So You've Booked an Apartment: 5 Tips on How to Be a Good Guest

Some well-meaning advice on how to get the most out of your stay.

Apart from learning about life in multiple souvenir shops, my previous experience in tourism also includes a summer spent working as assistant to an owner of private accommodation units. As the place didn't have a 24/7 reception desk, the title of assistant implied staying close to my phone the whole day, waiting for the boss to call and let me know a group of guests is about to arrive. I was, in fact, a glorified key-bearer, spending my days running back and forth from my place to the apartments in the city centre. The experience used to be a bit frustrating at times, made better only by the fact I had a close friend for a colleague. A long summer of sharing anecdotes and dealing with all kinds of people left us with a couple of tips for potential guests, the following "we" point of view including me, my colleague, and all other managers out there.

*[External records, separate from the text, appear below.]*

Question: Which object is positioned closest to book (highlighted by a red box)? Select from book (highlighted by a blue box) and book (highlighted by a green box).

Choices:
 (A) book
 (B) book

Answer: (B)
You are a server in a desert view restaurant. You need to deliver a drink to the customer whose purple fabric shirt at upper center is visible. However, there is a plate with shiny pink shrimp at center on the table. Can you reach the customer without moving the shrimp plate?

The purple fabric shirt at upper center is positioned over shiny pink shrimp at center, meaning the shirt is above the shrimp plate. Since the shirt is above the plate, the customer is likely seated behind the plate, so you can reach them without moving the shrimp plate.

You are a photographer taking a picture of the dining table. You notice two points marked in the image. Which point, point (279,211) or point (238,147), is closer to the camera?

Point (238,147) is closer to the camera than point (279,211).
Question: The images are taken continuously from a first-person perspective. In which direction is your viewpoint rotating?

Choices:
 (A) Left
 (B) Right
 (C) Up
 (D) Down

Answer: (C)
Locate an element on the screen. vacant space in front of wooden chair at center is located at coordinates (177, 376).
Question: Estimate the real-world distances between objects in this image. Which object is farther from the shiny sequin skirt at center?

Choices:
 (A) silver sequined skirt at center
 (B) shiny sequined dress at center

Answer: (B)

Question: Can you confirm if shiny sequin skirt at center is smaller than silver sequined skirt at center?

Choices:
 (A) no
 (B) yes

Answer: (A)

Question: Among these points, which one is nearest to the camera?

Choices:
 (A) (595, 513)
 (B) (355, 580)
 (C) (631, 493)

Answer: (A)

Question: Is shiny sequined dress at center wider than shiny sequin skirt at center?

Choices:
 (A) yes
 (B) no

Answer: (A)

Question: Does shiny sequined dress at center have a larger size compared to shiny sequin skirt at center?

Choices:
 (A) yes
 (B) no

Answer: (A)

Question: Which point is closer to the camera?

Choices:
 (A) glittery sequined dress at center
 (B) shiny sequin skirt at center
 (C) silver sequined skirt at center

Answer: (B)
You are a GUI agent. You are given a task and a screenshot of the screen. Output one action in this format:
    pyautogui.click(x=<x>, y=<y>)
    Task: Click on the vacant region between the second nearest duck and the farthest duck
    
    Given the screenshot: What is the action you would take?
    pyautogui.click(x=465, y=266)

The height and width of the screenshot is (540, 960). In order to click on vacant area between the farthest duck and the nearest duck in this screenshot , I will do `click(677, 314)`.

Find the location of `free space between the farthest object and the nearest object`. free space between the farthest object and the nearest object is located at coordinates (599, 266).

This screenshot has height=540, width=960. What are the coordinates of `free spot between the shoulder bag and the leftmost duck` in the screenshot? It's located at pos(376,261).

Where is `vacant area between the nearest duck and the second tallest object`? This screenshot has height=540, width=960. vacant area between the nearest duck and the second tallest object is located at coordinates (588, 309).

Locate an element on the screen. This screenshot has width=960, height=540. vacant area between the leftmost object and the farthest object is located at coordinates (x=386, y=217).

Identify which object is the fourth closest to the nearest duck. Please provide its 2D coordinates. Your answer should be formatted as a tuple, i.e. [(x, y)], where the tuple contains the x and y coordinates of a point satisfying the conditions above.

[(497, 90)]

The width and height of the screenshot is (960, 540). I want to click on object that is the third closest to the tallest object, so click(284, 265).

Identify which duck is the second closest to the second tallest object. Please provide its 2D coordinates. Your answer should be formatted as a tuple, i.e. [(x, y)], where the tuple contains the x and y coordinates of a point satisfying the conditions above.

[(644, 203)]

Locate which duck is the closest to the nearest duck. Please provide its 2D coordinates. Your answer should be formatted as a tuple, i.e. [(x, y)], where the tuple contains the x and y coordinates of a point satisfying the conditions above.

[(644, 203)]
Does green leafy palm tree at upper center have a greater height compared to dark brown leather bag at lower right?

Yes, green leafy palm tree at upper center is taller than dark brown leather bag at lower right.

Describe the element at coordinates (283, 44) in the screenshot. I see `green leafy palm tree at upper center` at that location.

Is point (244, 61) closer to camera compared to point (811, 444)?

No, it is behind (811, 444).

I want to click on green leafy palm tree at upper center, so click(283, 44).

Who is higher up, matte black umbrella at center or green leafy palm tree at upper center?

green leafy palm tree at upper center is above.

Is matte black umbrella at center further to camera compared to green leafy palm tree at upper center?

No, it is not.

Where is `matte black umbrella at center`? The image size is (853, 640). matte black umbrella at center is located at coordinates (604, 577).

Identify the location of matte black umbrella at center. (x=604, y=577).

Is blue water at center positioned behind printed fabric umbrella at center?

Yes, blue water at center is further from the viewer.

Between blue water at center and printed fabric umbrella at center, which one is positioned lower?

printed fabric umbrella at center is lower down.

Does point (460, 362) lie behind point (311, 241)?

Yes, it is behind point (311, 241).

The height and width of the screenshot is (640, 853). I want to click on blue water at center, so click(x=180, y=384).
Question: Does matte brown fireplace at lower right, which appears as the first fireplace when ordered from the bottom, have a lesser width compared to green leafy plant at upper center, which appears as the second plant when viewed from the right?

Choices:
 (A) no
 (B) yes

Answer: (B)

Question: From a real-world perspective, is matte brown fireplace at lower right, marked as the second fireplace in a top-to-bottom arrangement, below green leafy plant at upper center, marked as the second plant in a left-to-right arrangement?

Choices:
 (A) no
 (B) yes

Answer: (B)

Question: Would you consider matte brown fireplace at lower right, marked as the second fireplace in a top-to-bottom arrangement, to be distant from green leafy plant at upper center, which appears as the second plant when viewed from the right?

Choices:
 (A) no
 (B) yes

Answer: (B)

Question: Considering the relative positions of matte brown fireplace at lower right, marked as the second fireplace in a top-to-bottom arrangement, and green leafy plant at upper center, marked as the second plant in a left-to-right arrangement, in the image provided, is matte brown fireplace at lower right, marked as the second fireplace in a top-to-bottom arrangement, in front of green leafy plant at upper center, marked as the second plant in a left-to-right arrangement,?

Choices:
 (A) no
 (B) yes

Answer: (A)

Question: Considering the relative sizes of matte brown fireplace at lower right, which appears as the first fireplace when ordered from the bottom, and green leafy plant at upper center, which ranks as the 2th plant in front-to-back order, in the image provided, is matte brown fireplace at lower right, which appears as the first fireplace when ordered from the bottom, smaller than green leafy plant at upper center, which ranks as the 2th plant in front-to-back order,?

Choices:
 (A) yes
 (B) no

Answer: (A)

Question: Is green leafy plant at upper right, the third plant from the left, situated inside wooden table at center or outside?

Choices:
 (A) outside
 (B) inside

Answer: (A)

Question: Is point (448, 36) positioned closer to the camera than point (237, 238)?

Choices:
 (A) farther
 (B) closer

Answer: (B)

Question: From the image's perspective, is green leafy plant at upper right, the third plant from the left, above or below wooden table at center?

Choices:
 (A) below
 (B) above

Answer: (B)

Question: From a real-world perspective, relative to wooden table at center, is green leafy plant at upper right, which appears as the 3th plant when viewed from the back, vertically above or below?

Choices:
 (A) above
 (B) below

So, you've successfully booked an apartment and are on your way to your destination. We kindly suggest a few things to keep in mind:

1) Stay in touch.

If your booking confirmation email included something along the lines of "we kindly ask you to let us know the expected time of your arrival", do that. We don't make that up for our amusement, we do it because we might be working on call and would really like to know the approximate time we need to show up so you wouldn't wait for us in front of the apartment building. Or, as the case often wants it, the other way around.
Nobody expects you to arrive at the exact minute you announced, but if by chance you arrive in the city a couple of hours earlier, let us know. If you're running a couple of hours late, let us know. On that note...

2) If you're not planning to show up at all, please let us know.

On many occasion, we waited around for hours, repeatedly tried to reach the arriving guests to no avail, then gave up after 1 AM only to receive a message the next day saying "forgot to let you know we wouldn't be coming, sorry". Calling the manager or sending a quick text or an email will take you less than a minute, and it will make a huge difference on our part. We don't like reservations falling through unannounced, nor do we like sitting in front of a building at night, wondering about the meaning of life.

If you, for some reason, don't show up and don't let us know until the next day, be so kind and skip the part saying "we decided for another apartment the last minute ha-ha!" We really don't need to know that.

3) Don't be petty.

If you decide to leave a review online, try to be reasonable. There's a difference between a five-star hotel and a small privately owned apartment, and you probably won't be getting the same quality of service in 20€ and 150€ accommodation. Rate your experience according to sensible criteria and keep in mind you might be influencing someone's chance to make a living. To be clear, if you've had a horrible stay, I don't suggest staying silent about it. However, giving a service an extremely bad rating due to personal preferences or pet peeves we couldn't have known in advance is not a nice thing to do.

Having said that, "we had cockroaches in the apartment" would be a reasonable complaint. "There was no running water and the manager ignored our calls" would be a reasonable complaint. "There was no toilet paper anywhere in the apartment" would be a reasonable complaint.

"I couldn't find an egg whisker among the kitchen utensils" is not a reasonable complaint.

Giving an apartment a two-star rating (out of ten) due to not finding an egg whisker is even less reasonable.

4) Pay attention to all available information. 

This one should be a given, but it's fascinating how often people don't take the time to carefully read the information about the accommodation unit that's available online. I'm aware our attention span has become significantly shorter in the age of likes, shares and clickbaits, but it's in your interest to find out what exactly you'll be getting for your money. That way, you won't be disappointed upon arrival, and we won't have to explain why there is no kitchen in a bedroom for two even though your booking invoice clearly states "bedroom for two" and not "apartment for two".

One other thing to pay attention to is the payment method. In some cases, paying by card might not be an option and it's better to plan in advance than wander around a foreign city at night, looking for an ATM.

5) Try to be kind

If by any chance you end up ignoring the previous four arguments, remember that the employees you're dealing with are not to blame for the service not meeting your expectations. We are here to make sure you are happy with your accommodation and we'll help in any possible way, but you can't expect us to magically come up with two extra rooms during high season or provide you with a parking spot you didn't tell us you'd need. Fits of rage and abusive language will not get you anywhere - all problems can be resolved and we're more likely to come up with a solution if we all remain calm and level-headed. After all, you're on holiday: as long as the place is clean, tidy and comfortable, have fun, relax and enjoy your stay. Oh, and if you wish for an egg whisker, let us know before you leave, and we'll be happy to provide you with one.